>>>

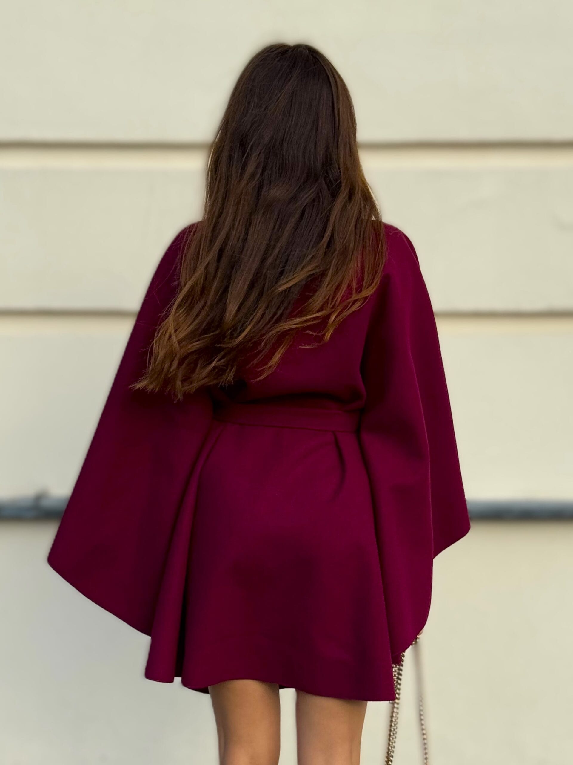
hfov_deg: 30.3
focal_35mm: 48
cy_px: 382
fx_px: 1059
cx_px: 286
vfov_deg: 39.7
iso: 64
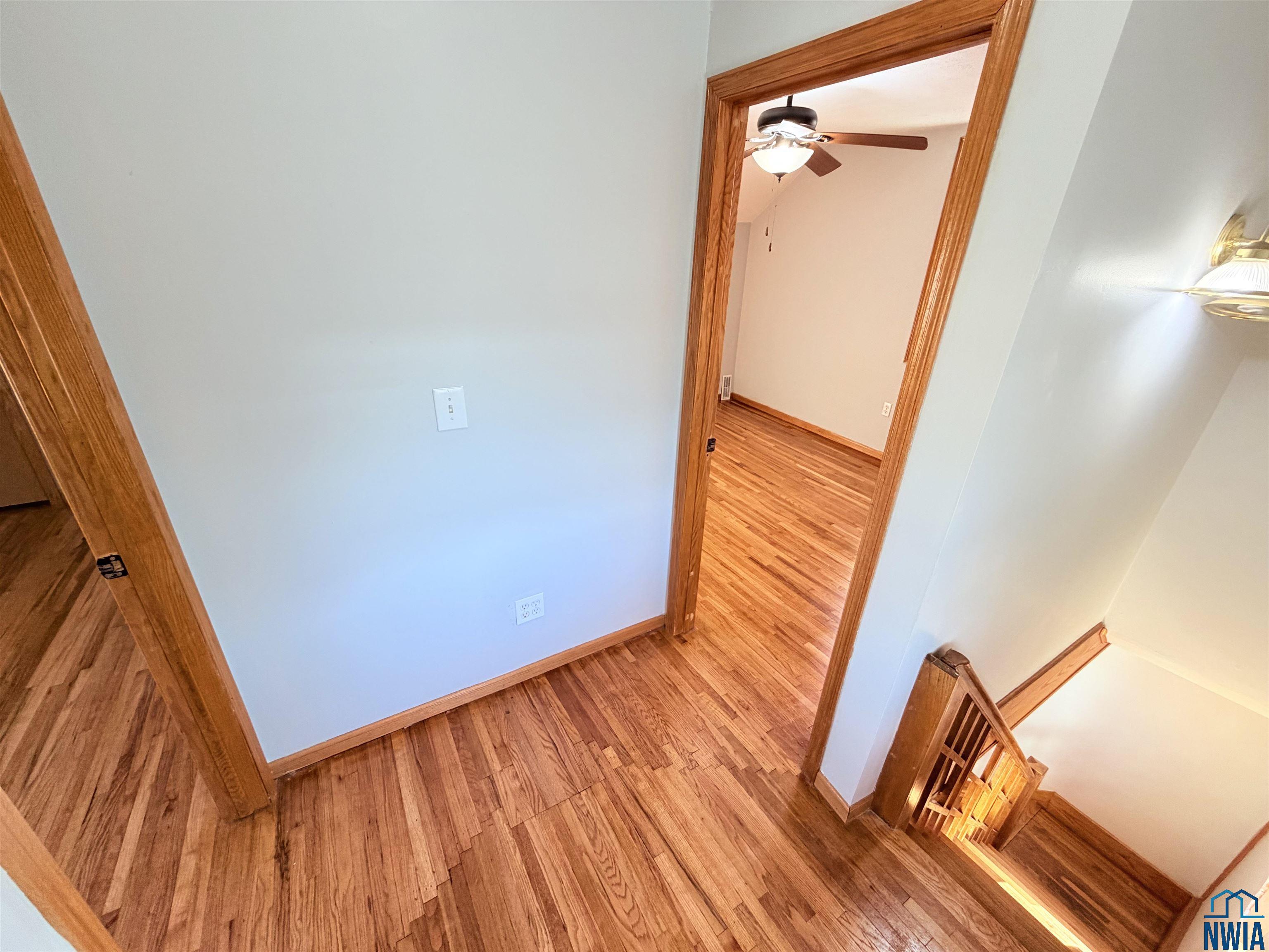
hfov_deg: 102.1
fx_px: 513
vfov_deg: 85.7
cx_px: 634
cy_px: 476
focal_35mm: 14
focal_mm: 2.22
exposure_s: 1/60
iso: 160
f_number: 2.2
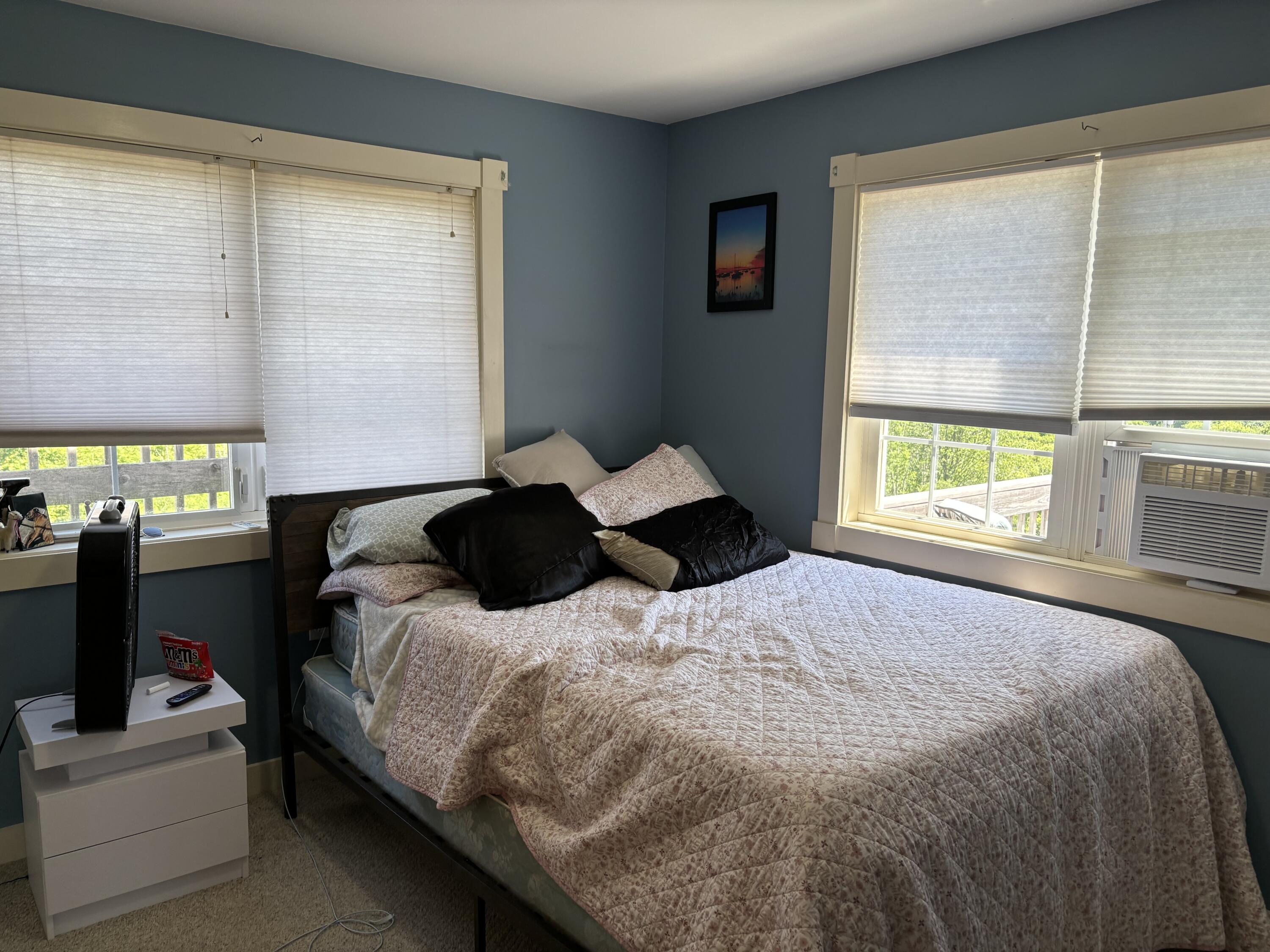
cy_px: 476
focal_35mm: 26
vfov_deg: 53.1
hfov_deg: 67.3
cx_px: 635
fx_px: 954
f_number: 1.6
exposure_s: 1/153
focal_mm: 5.96
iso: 40
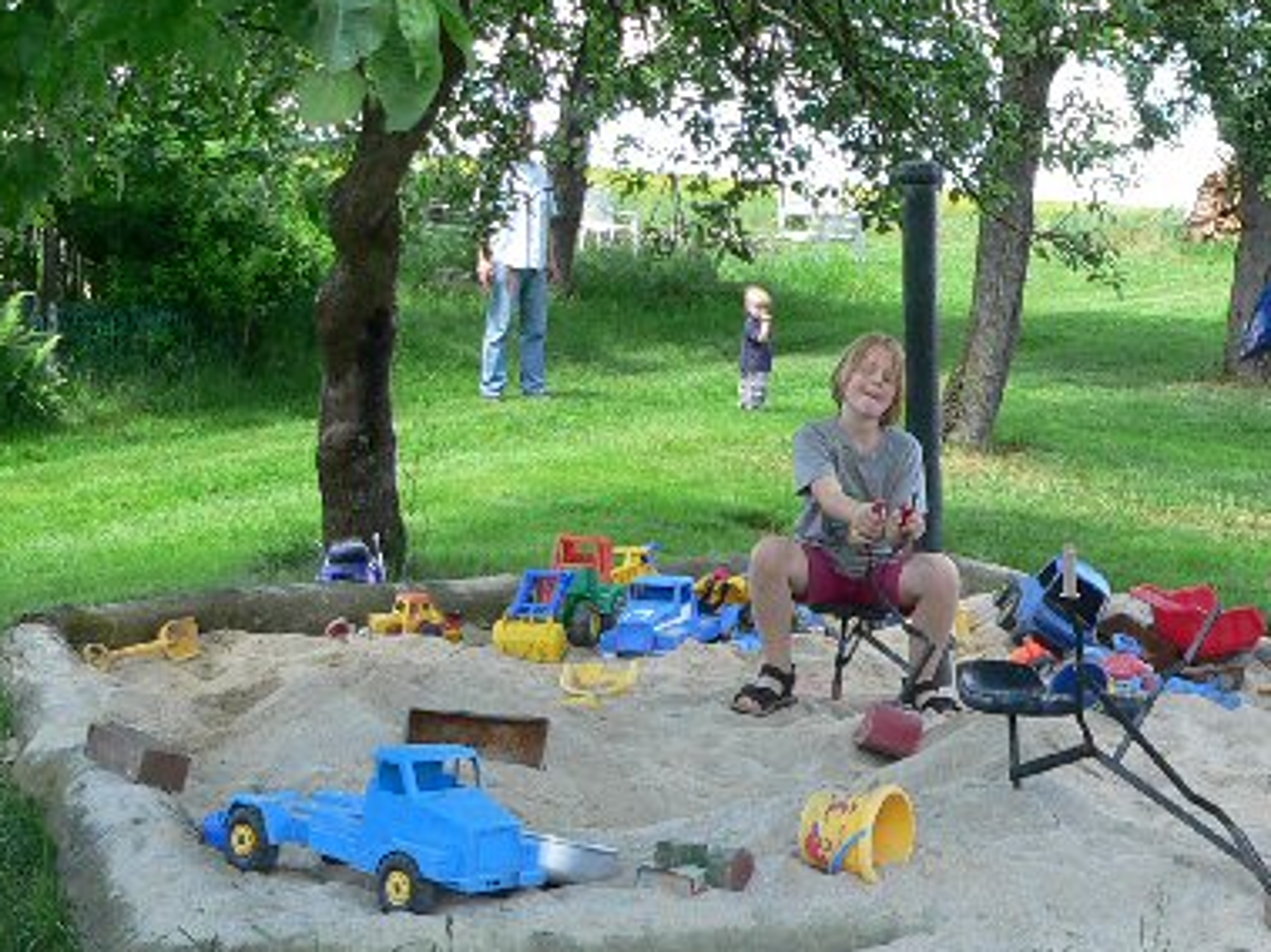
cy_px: 442
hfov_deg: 25.6
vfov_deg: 20.2
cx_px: 1224
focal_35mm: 73
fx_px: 2680
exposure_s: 1/100
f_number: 3.3
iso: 80
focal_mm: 6
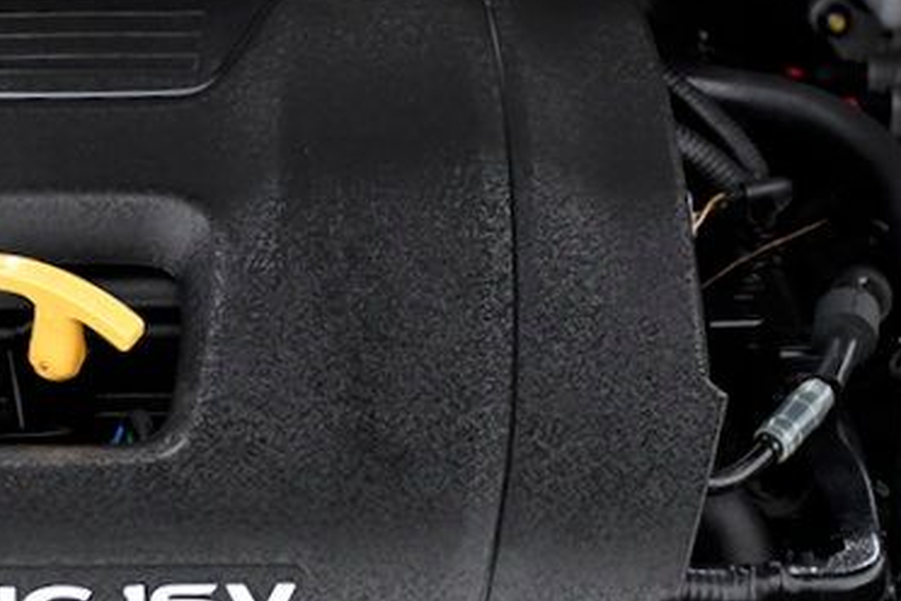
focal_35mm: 99
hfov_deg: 20.6
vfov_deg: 13.7
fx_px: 2478
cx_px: 327
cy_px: 503
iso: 2500
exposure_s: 1/400
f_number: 3.5
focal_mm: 24
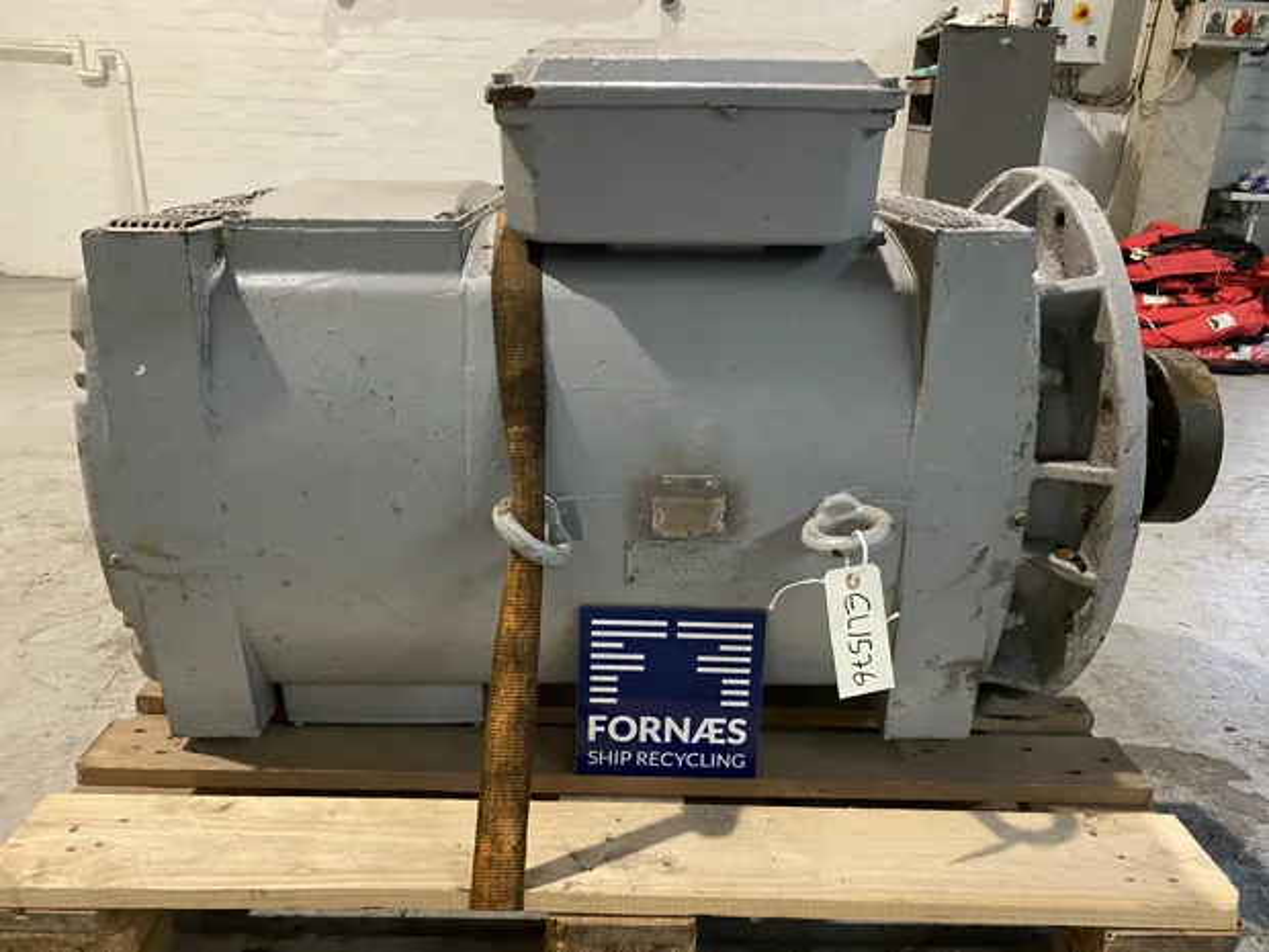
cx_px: 634
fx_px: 953
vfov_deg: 53.1
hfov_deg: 67.3
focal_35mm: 26
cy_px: 476
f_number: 1.8
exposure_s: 1/50
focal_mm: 4.25
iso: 400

<<<

Directive >> The copy must reproduce the listing above verbatim and contain no pictures.

Solved problem >>
hfov_deg: 30.3
focal_35mm: 48
cy_px: 382
fx_px: 1059
cx_px: 286
vfov_deg: 39.7
iso: 64
hfov_deg: 102.1
fx_px: 513
vfov_deg: 85.7
cx_px: 634
cy_px: 476
focal_35mm: 14
focal_mm: 2.22
exposure_s: 1/60
iso: 160
f_number: 2.2
cy_px: 476
focal_35mm: 26
vfov_deg: 53.1
hfov_deg: 67.3
cx_px: 635
fx_px: 954
f_number: 1.6
exposure_s: 1/153
focal_mm: 5.96
iso: 40
cy_px: 442
hfov_deg: 25.6
vfov_deg: 20.2
cx_px: 1224
focal_35mm: 73
fx_px: 2680
exposure_s: 1/100
f_number: 3.3
iso: 80
focal_mm: 6
focal_35mm: 99
hfov_deg: 20.6
vfov_deg: 13.7
fx_px: 2478
cx_px: 327
cy_px: 503
iso: 2500
exposure_s: 1/400
f_number: 3.5
focal_mm: 24
cx_px: 634
fx_px: 953
vfov_deg: 53.1
hfov_deg: 67.3
focal_35mm: 26
cy_px: 476
f_number: 1.8
exposure_s: 1/50
focal_mm: 4.25
iso: 400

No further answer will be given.